*** RECORDS FOR THE TASK ***

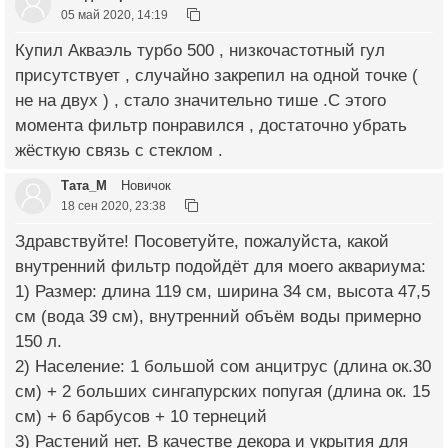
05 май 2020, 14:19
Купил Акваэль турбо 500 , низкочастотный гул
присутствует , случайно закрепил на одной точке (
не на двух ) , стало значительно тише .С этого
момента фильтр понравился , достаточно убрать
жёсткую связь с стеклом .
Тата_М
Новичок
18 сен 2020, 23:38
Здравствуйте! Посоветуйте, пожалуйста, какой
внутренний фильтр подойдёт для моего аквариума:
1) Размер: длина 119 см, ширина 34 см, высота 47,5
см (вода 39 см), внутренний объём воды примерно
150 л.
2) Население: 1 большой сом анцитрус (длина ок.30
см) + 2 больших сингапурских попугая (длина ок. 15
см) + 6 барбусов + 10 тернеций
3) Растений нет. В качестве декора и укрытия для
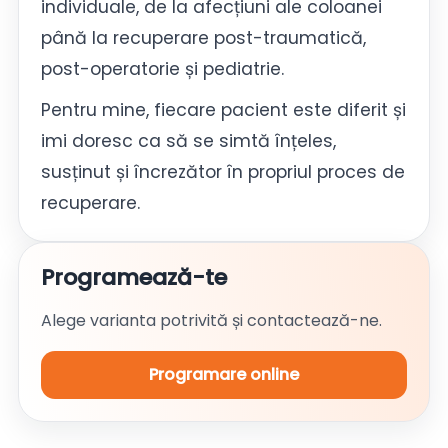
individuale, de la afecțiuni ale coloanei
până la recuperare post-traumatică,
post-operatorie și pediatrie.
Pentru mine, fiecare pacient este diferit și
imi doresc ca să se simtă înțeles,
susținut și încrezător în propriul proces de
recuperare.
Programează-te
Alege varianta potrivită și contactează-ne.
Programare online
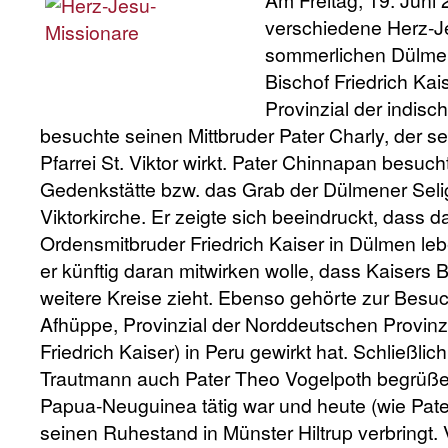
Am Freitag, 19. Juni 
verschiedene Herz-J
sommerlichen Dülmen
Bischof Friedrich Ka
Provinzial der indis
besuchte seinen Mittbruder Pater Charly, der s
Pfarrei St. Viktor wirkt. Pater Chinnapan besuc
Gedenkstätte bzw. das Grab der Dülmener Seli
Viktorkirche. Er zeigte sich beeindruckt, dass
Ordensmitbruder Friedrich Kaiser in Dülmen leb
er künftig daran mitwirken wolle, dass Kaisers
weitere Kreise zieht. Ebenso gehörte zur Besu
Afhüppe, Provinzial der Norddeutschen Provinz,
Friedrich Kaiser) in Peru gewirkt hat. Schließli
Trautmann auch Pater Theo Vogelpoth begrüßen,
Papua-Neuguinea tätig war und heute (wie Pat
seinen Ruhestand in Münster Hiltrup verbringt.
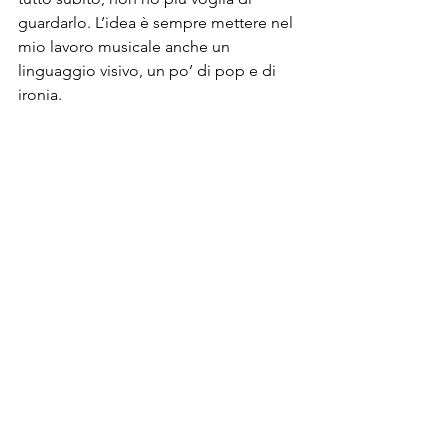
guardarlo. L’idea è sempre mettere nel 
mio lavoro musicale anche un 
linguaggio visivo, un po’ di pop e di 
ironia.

*** End of RECORDS FOR THE TASK ***
*** RECORDS FOR THE TASK ***

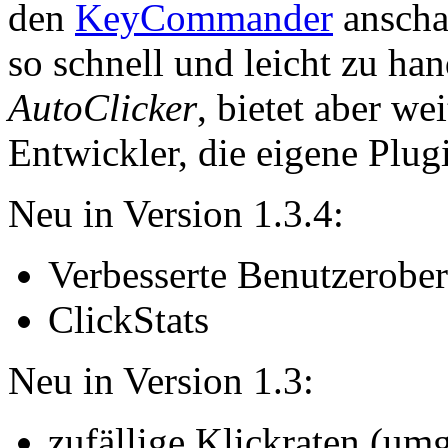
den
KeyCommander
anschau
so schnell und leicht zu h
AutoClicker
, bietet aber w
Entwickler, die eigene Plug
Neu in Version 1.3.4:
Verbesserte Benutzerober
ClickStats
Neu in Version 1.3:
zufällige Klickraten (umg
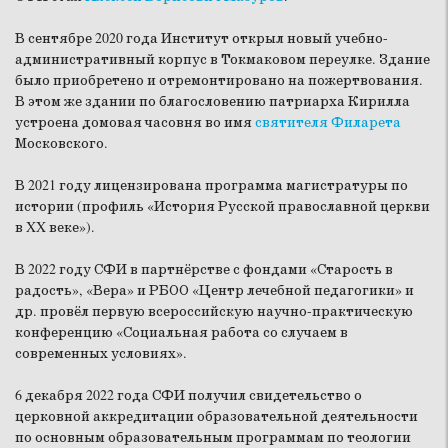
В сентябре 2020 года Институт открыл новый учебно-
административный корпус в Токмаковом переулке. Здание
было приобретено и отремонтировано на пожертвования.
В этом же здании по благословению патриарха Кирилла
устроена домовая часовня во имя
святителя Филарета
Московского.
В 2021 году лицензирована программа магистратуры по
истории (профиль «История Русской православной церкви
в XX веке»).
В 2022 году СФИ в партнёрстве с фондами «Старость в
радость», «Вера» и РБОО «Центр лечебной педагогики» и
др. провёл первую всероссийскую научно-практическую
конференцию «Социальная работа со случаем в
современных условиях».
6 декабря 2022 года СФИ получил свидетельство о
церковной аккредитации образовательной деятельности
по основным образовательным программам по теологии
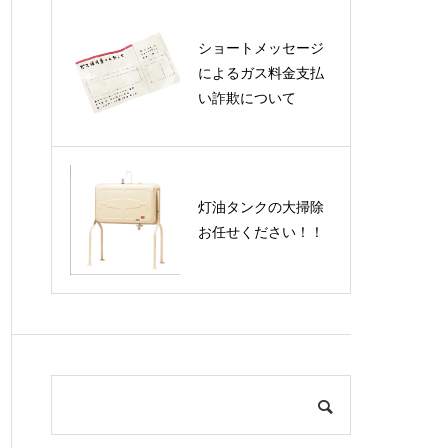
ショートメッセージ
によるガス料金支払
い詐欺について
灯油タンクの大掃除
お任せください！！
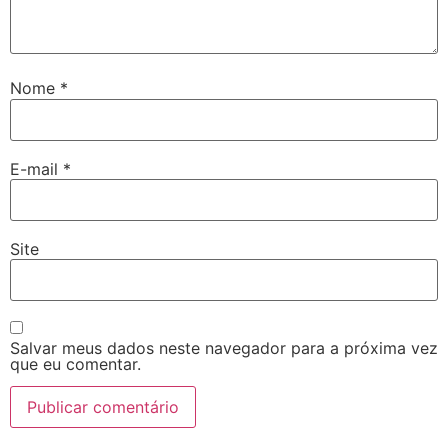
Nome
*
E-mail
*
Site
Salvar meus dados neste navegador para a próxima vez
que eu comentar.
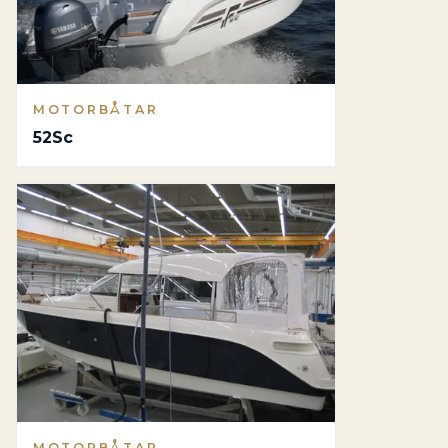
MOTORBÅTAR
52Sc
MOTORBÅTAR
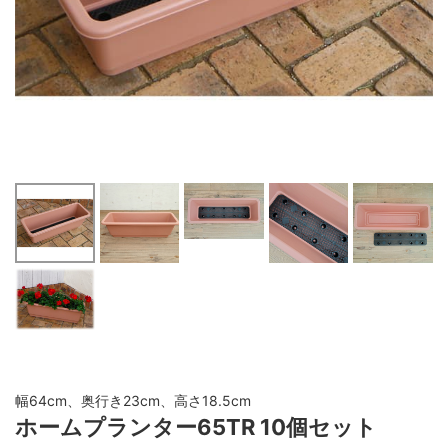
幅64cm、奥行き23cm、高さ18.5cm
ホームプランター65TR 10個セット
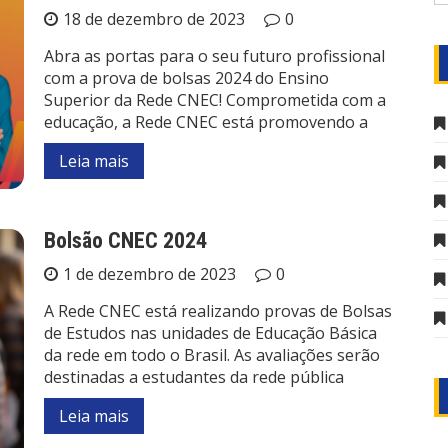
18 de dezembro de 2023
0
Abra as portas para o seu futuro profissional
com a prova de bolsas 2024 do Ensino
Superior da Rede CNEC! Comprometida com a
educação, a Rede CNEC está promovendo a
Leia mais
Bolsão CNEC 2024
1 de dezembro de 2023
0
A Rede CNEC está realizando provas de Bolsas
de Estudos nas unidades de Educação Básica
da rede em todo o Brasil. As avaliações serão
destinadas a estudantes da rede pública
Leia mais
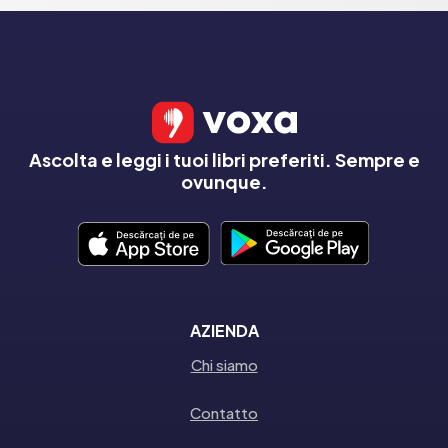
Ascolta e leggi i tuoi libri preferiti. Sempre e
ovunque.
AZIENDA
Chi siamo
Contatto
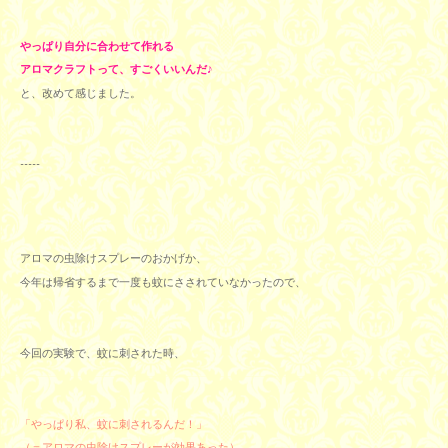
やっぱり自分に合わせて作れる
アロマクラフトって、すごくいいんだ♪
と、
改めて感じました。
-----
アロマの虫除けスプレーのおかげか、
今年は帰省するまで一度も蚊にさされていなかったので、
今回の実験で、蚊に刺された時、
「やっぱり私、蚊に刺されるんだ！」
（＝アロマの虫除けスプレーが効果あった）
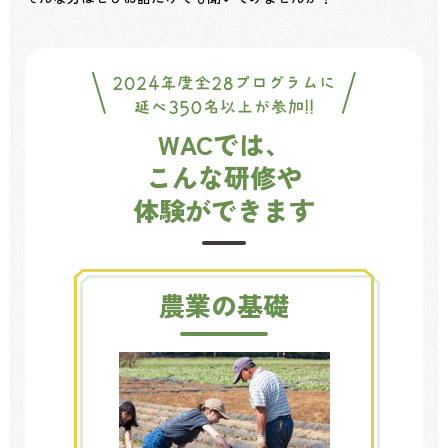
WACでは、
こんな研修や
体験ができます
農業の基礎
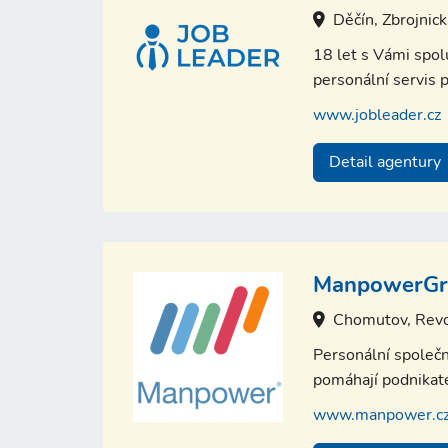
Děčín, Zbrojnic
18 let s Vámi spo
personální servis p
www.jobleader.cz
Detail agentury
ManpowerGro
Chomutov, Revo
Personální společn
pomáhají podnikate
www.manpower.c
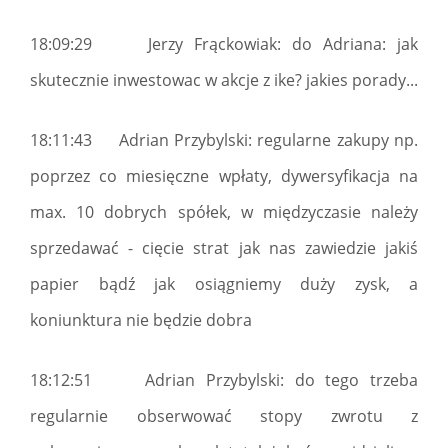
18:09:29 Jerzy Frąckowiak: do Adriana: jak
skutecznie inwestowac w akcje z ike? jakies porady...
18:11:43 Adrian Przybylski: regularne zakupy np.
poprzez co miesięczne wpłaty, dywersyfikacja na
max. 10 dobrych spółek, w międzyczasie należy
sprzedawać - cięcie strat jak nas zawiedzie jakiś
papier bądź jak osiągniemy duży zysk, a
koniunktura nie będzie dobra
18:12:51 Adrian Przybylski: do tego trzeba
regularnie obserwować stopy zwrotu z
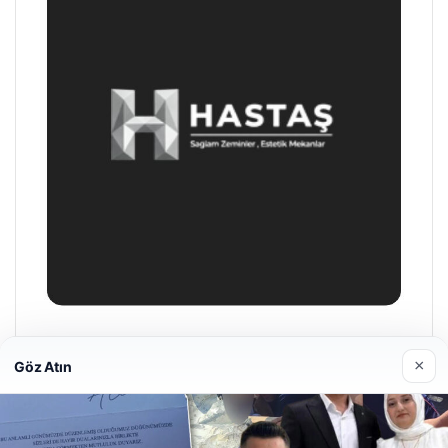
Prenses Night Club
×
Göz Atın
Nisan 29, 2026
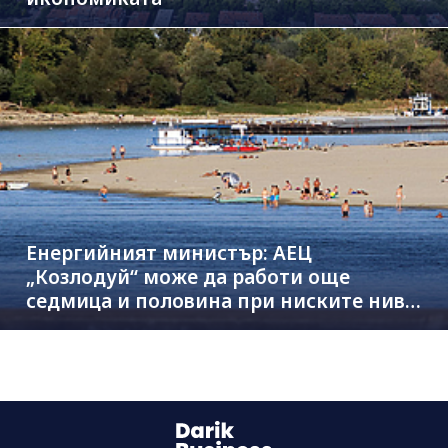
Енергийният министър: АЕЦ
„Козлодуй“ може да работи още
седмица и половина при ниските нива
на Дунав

*** End of RECORDS FOR THE TASK ***

#### EXERCISE DESCRIPTION:
Convert the lines of the records into a numbered list, starting with the line that contains "05 май 2020, 14:19" and going on through the line that contains "1) Размер: длина", with both of those lines included. Leave out any blank lines.

#### SOLUTION TO THIS PROBLEM:
1. 05 май 2020, 14:19
2. Купил Акваэль турбо 500 , низкочастотный гул
3. присутствует , случайно закрепил на одной точке (
4. не на двух ) , стало значительно тише .С этого
5. момента фильтр понравился , достаточно убрать
6. жёсткую связь с стеклом .
7. Тата_М
8. Новичок
9. 18 сен 2020, 23:38
10. Здравствуйте! Посоветуйте, пожалуйста, какой
11. внутренний фильтр подойдёт для моего аквариума:
12. 1) Размер: длина 119 см, ширина 34 см, высота 47,5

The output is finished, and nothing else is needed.